Now that we've registered Data Collector, designed a pipeline, and published two versions of the test pipeline to Control Hub, let's add the pipeline to a job so that we can run it.

Add a Job for the Pipeline

A job defines the pipeline to run and the Data Collectors that run the pipeline.

When you add a job, you specify the published pipeline to run and you select Data Collector labels for the job. The labels indicate which group of Data Collectors should run the pipeline.

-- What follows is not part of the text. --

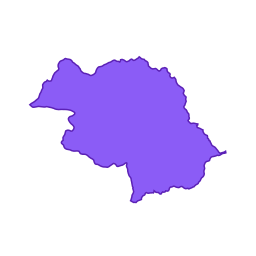 Novo Cruzeiro, Minas Gerais, Brazil (Robinson projection), rotated 281°
{"feature_id": "56859067B79443339621870", "entity_name": "Novo Cruzeiro", "entity_type": "district", "adm_level": 2, "iso_a3": "BRA", "parent_name": "Brazil", "parent_adm1": "Minas Gerais", "projection": "robinson", "projection_center": [-41.963, -17.365], "detail": "fine", "context": "isolated", "style": "filled", "palette": "violet", "viewbox_px": 256, "rotation_deg": 281, "n_neighbors": 0, "source": "geoboundaries", "source_scale": "gbopen_adm2", "svg_char_len": 5818}
<svg xmlns="http://www.w3.org/2000/svg" viewBox="0 0 256 256"><g transform="rotate(281 128 128)"><path d="M95.5,75.4L95.0,77.2L95.0,79.3L95.4,81.0L95.8,82.5L95.8,84.3L95.1,85.0L94.3,85.6L93.7,86.5L93.6,87.5L93.6,88.5L93.9,90.1L94.0,91.4L93.7,92.6L93.0,94.0L92.1,95.4L91.6,96.6L91.1,97.7L90.8,99.0L90.0,100.4L88.8,101.0L87.7,101.6L86.7,102.4L86.3,103.5L86.5,105.2L86.0,106.8L85.5,108.2L85.2,109.8L85.1,111.2L85.3,112.5L85.5,114.0L85.5,115.2L86.2,116.4L87.3,117.4L88.4,118.5L89.5,119.6L90.4,120.4L90.4,121.8L89.8,122.9L89.1,123.7L88.4,124.3L88.3,125.4L89.0,126.7L89.8,128.1L90.5,129.6L91.5,130.8L92.4,131.5L93.1,132.2L93.5,133.3L92.6,133.8L91.7,133.7L90.6,133.7L89.6,134.1L88.7,134.8L87.9,135.3L86.9,135.7L85.6,136.0L83.8,136.8L82.2,137.7L81.4,138.2L79.7,140.1L78.6,140.8L77.7,141.0L76.6,141.5L75.5,142.0L74.4,142.4L73.6,142.7L71.4,143.6L70.5,144.3L69.4,144.3L68.2,145.0L66.6,145.7L65.4,145.6L64.6,145.4L63.7,145.1L62.8,144.8L61.8,144.9L60.8,144.9L58.3,144.7L57.1,144.4L56.7,145.5L56.3,146.7L56.0,147.8L56.3,148.7L56.4,150.1L57.4,150.7L58.3,151.4L59.7,153.8L60.4,154.8L62.0,154.6L63.1,155.0L64.3,155.6L65.1,156.7L65.8,157.3L67.1,157.4L68.1,158.3L67.8,159.7L68.0,160.9L68.5,162.1L68.7,163.2L69.1,164.1L69.1,165.3L70.1,165.7L71.4,165.6L70.9,166.6L70.2,167.7L70.3,168.9L70.5,170.2L69.9,171.0L69.3,172.1L69.6,173.1L70.7,173.5L71.8,174.1L71.8,175.4L72.4,176.6L73.5,177.0L73.5,178.6L74.2,179.8L75.5,180.1L76.9,180.2L78.1,180.9L78.4,182.1L78.9,182.9L79.5,183.7L79.6,185.1L79.2,186.3L79.1,187.9L79.2,189.3L79.8,190.1L80.5,190.8L80.9,192.1L80.3,193.5L79.7,194.6L79.4,196.0L79.8,197.3L80.2,198.3L79.8,199.4L80.6,200.5L81.5,202.0L82.4,202.9L82.8,203.9L83.9,204.5L85.3,205.6L86.2,206.8L87.0,207.5L88.1,207.6L90.0,208.9L90.9,209.1L91.8,209.3L93.0,209.7L94.3,210.8L95.3,211.3L96.4,211.6L97.6,211.6L98.8,211.1L100.3,210.7L101.4,210.8L102.7,211.0L104.1,210.5L105.3,209.9L106.8,210.0L108.2,210.3L109.0,210.6L110.1,211.5L110.8,213.0L111.6,214.2L112.9,214.3L114.0,214.6L115.0,215.0L115.8,215.9L116.2,217.0L116.8,218.4L117.4,219.6L118.3,220.8L118.3,222.1L118.7,223.2L119.7,224.3L120.6,225.2L121.3,226.4L121.7,227.7L122.3,228.8L123.8,228.2L122.8,227.2L122.4,226.4L121.7,225.0L120.8,223.3L121.5,221.8L122.6,220.8L123.4,219.9L124.1,219.0L125.0,218.0L125.8,216.9L126.3,215.4L126.8,214.0L127.6,213.2L128.4,212.7L129.9,211.5L130.9,211.0L131.2,209.9L132.1,209.6L132.8,208.9L133.2,208.0L134.4,207.8L135.7,207.3L136.1,205.6L136.6,204.2L137.4,203.4L138.4,202.6L139.3,202.1L140.4,202.0L140.7,200.6L141.2,199.2L141.5,197.6L141.7,195.9L142.6,195.5L143.5,195.0L144.3,195.9L145.3,195.8L145.2,194.4L145.3,192.5L145.2,191.1L144.7,189.9L144.4,188.6L145.3,187.3L145.9,186.3L146.6,185.5L147.7,185.8L148.7,186.4L149.8,186.2L151.0,185.5L152.2,185.4L153.5,184.9L154.2,184.0L154.8,183.2L155.9,182.6L157.0,181.6L157.5,180.5L158.4,179.3L159.4,178.7L160.4,179.0L161.5,179.5L162.5,179.5L163.6,179.7L165.4,180.0L166.7,179.3L168.0,179.1L168.9,179.2L169.7,178.9L170.5,177.5L171.4,176.5L172.7,175.6L174.1,175.9L175.4,176.0L176.5,175.2L177.3,174.4L177.9,173.3L178.4,171.8L179.2,170.1L179.8,168.8L180.7,167.9L182.0,166.8L183.3,166.2L184.9,165.6L185.9,164.5L186.6,163.8L186.0,162.9L185.5,161.9L185.5,160.8L186.2,159.8L187.4,159.0L188.9,159.1L189.6,158.5L190.0,157.2L190.9,156.0L191.9,155.4L192.8,155.2L193.6,154.9L194.1,153.8L194.3,152.6L193.8,151.7L193.3,150.3L192.3,149.3L190.8,148.9L189.8,147.7L190.3,146.4L191.1,145.2L191.7,143.8L191.3,142.7L190.7,141.0L191.0,139.2L192.1,137.4L192.8,136.2L193.9,135.9L194.9,135.4L195.8,135.2L196.5,134.5L197.1,133.4L197.3,132.3L197.9,131.4L198.5,130.8L198.4,129.6L198.6,127.8L199.4,126.8L200.0,125.4L198.8,124.8L197.9,123.8L197.2,123.1L196.5,122.4L195.7,121.4L195.4,120.3L196.0,119.4L196.3,118.4L195.8,117.5L195.1,116.9L194.2,116.3L193.0,114.5L192.8,113.5L193.3,112.4L193.8,111.4L194.0,110.4L194.2,109.1L193.6,107.7L192.2,107.7L191.2,107.3L191.6,105.7L191.3,104.3L191.7,103.3L192.1,102.1L191.7,100.9L191.0,100.0L189.9,98.9L189.2,98.0L188.6,96.7L187.5,95.4L186.6,94.4L186.1,93.5L185.3,92.3L184.6,91.7L183.9,91.0L183.3,90.0L182.9,88.9L182.3,87.5L181.4,86.8L180.3,86.3L179.0,85.9L177.6,85.7L176.2,85.6L175.2,85.0L174.4,84.4L173.6,83.5L173.0,82.7L172.4,81.5L172.6,80.2L173.1,79.0L173.3,76.9L173.4,75.9L173.3,74.6L173.5,73.6L174.2,72.3L174.8,71.2L175.8,70.4L177.1,69.6L177.9,68.5L178.9,67.7L179.5,66.7L179.8,65.7L180.4,64.4L181.3,63.1L181.7,62.0L182.1,61.0L183.1,60.2L183.9,59.0L184.2,58.0L184.2,56.5L184.1,54.8L184.3,53.4L183.7,52.5L182.8,51.9L182.2,51.1L181.6,50.2L180.9,49.1L179.9,48.3L177.3,47.4L175.9,47.5L174.7,47.8L173.8,48.4L172.9,48.8L171.8,48.6L170.7,47.6L169.5,46.7L168.3,45.7L167.1,45.2L165.8,44.8L164.5,44.4L163.4,44.4L162.0,44.1L160.6,43.9L159.7,43.6L159.0,42.3L159.0,40.8L159.6,39.6L158.0,38.8L157.5,37.8L156.6,37.0L155.5,36.5L154.3,36.0L153.0,36.2L151.9,36.6L150.7,36.7L149.8,36.4L148.6,36.0L147.0,35.8L146.0,35.5L144.7,35.0L141.8,34.7L140.5,34.5L139.4,33.9L138.3,32.9L137.3,32.1L136.2,31.3L135.3,30.3L134.5,29.5L133.8,28.6L133.0,27.9L132.1,27.2L131.6,28.0L130.8,29.3L130.3,30.4L130.4,31.5L131.0,33.2L131.6,34.7L132.0,35.6L132.2,36.6L132.3,38.0L132.6,41.5L132.8,42.6L133.4,43.7L133.5,45.1L133.4,46.6L133.4,47.8L133.4,49.1L133.2,50.5L133.1,51.6L132.8,52.6L132.7,54.1L132.9,56.6L133.2,57.6L133.5,58.8L133.7,59.9L134.2,62.7L134.4,64.1L134.5,65.3L134.5,66.9L134.5,68.1L134.2,69.4L133.7,71.0L133.4,72.0L132.7,72.9L131.3,72.9L130.3,72.0L129.4,71.2L128.8,70.1L128.1,68.8L126.8,67.9L125.6,67.7L124.4,68.2L123.4,69.0L122.3,70.1L121.3,71.4L120.6,72.7L120.0,73.6L119.1,74.5L118.1,75.0L116.6,74.9L115.5,74.4L114.6,73.9L114.0,72.7L114.4,71.4L114.5,70.3L114.4,69.3L114.0,68.4L113.2,67.4L111.4,67.3L109.8,67.2L108.8,66.9L107.6,66.4L106.3,66.0L103.4,66.6L102.5,65.7L101.3,65.3L100.3,65.7L99.6,66.8L99.0,67.9L97.2,68.9L96.3,69.7L95.8,70.6L95.5,71.8L95.5,73.0L95.5,74.3L95.5,75.4Z" fill="#8b5cf6" stroke="#5b21b6" stroke-width="1.5"/></g></svg>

  1. With the tutorial pipeline open in the Pipeline Designer canvas, select the arrow next to the v1 label and then select v2 - our latest version of this pipeline.
    You can create a job for any published pipeline version. But we'll go ahead and create a job for version 2.
  2. Click the Create Job icon: .
  3. Let's use the default name: Job for Tutorial Pipeline.
  4. Click under Data Collector Labels, and then select the western region label that we assigned to our Data Collector.
  5. Keep the default values for the remaining properties.
  6. Click Create.

    Control Hub displays our newly created job.

Start and Monitor the Job

Let's start our job and monitor its progress in Control Hub.

  1. Click the Start Job icon () for our tutorial job.
    Control Hub indicates that the job is active and displays real-time statistics for the job in the Monitor panel.
    After a bit of time, our High Incidence of Error Records pipeline alert triggers. The alert displays in the monitoring view for the job as follows:

    Note: In addition, the Alerts icon () in the top toolbar indicates that the alert has triggered. You can click the icon and then click View All to view the alert in the Alerts view.

    We can view statistics, configuration, and rules details for the entire pipeline using the tabs in the Monitor panel. Or, we can select a stage in the canvas to view statistics and configuration details for that stage.

    Let's stop our job so that the pipeline doesn't run indefinitely.

  2. Click the Stop Job icon () for our active job.
    The Confirmation dialog box appears.
  3. To stop the job, click Yes.
    The job transitions from a deactivating to an inactive state.

That's the end of our Control Hub tutorial on Data Collectors, pipelines, and jobs. Remember that our tutorial was simple by design to introduce the concepts of Control Hub. However, the true power of Control Hub is its ability to orchestrate and monitor many pipelines running across groups of Data Collectors.